One of the most memorable evenings at AUR was the occasion in 2013 when we awarded Andrea Camilleri with an honorary degree. It was a particular thrill for me as I have long cherished his books.
I have treated each instalment of his celebrated chronicle of Salvo Montalbano as though I was looking forward to eating seafood at Enzo’s, the inspector’s favorite restaurant. Each story is lyrically told. Each twist of the narrative is laced with humor and a wicked eye for human behavior. Then, there is Salvo Montalbano himself, an aging, politically incorrect officer of the Italian state who, apart from driving badly, has an innate understanding of Italians and their humanity. Above all, he prizes the best in culinary skills, and those don’t belong to his long-suffering girlfriend, Livia.
It was easy to detect this wonderfully rounded character in the aged frame of Andrea Camilleri that night. Nearly ninety in 2013 and losing his eye-sight, he shed his years once he spoke. More to the point, recalling the American novelists that were his companions as a teenager in Sicily – Herman Melville, Mark Twain and so on – it was obvious, with each lyrical phrase, that this was Montalbano’s creator. And such was the pleasure. All in the auditorium that night bathed with supreme pleasure in his words.

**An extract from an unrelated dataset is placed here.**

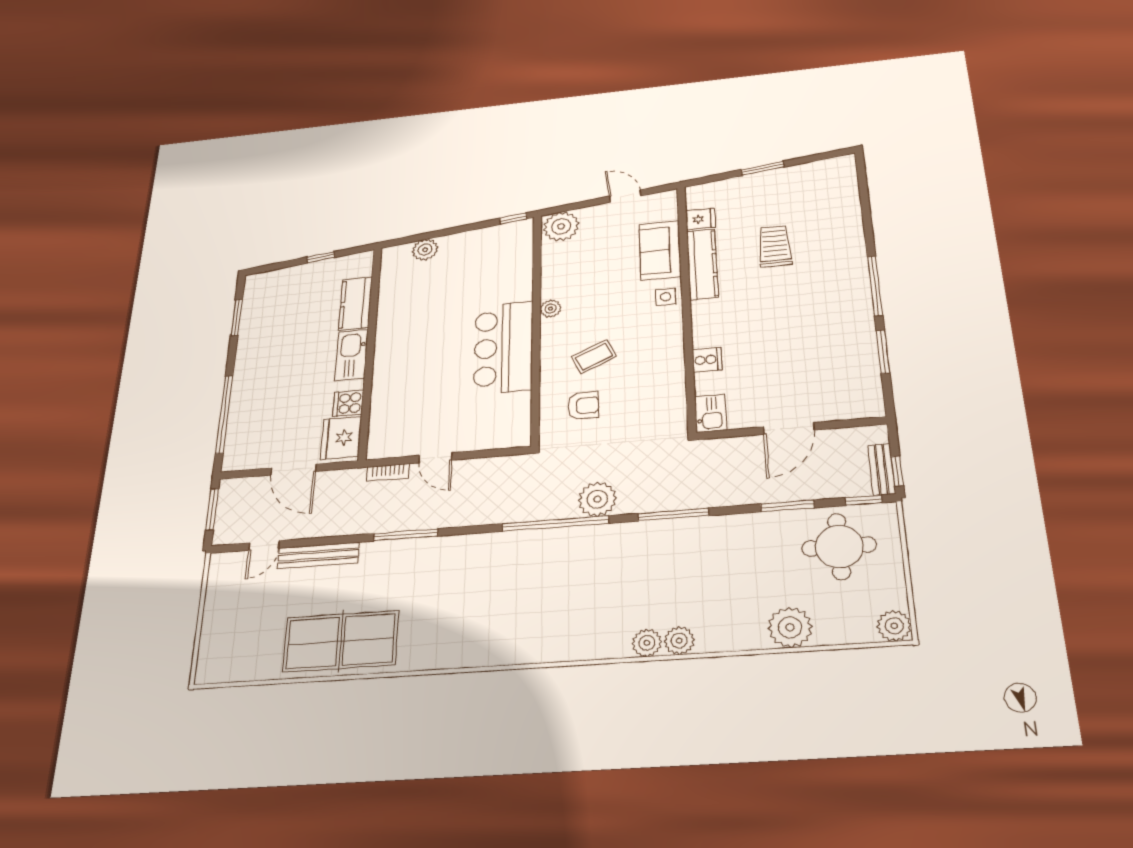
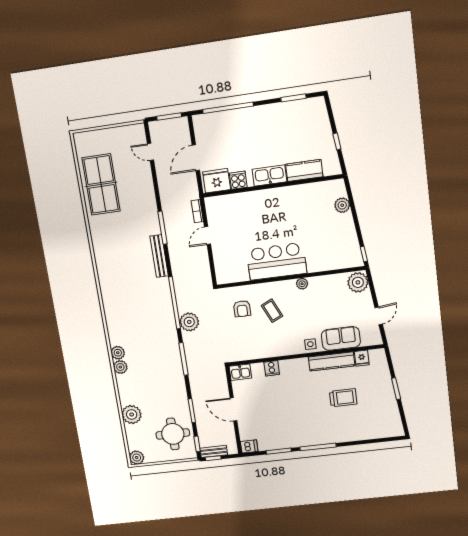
dishwasher: (872, 403) -> (249, 446), added
bench: (318, 555) -> (159, 256), moved
table tennis table: (341, 641) -> (101, 185), moved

I had ten minutes alone with him and so I asked him where he was in 1943 – seventy years before - when the Americans landed at Gela. He beamed at me, removed his cap, and allowed the memory to surface in his mind, before explaining.
“I went up to the temples (at Agrigento), “ he said. “From there you could see the warships, and overhead, flying low were fighter planes.” He did not know I was an archaeologist, so the image, of course, made an especially strong impact on me.
His eyes twinkled; I remember the moment because, whether his story was true or not, he loved telling it:
“I was a teenager, a young man, and these Americans had been our enemy, as much as I loved their books, their novelists. So I was running off the hill when this American jeep roared towards me. I was scared stiff when it stopped. There were three African American soldiers in polished helmets, one driving and two stood either side of an older general with a polished helmet. He had pearl-handled pistols, and leant down to me, and asked sharply, “Which way to the temples, son?” I pointed and he urged the jeep onwards and it sped up the hill.”
“Patton,” I intervened, smiling at the image, as though Montalbano himself had had this encounter.
“Patton. I often think of the imperial general in his chariot with his bearers.”
I felt I passed a test in grasping the significance of his story.
Much of Camilleri’s life (in the theatre, in television and in his books) was spent in bringing educated ideas to a huge public. He was a public intellect whose humanity, as recent episodes on television of Montalbano have depicted, has a hugely important contemporary resonance.
AUR is privileged to have included him within its family.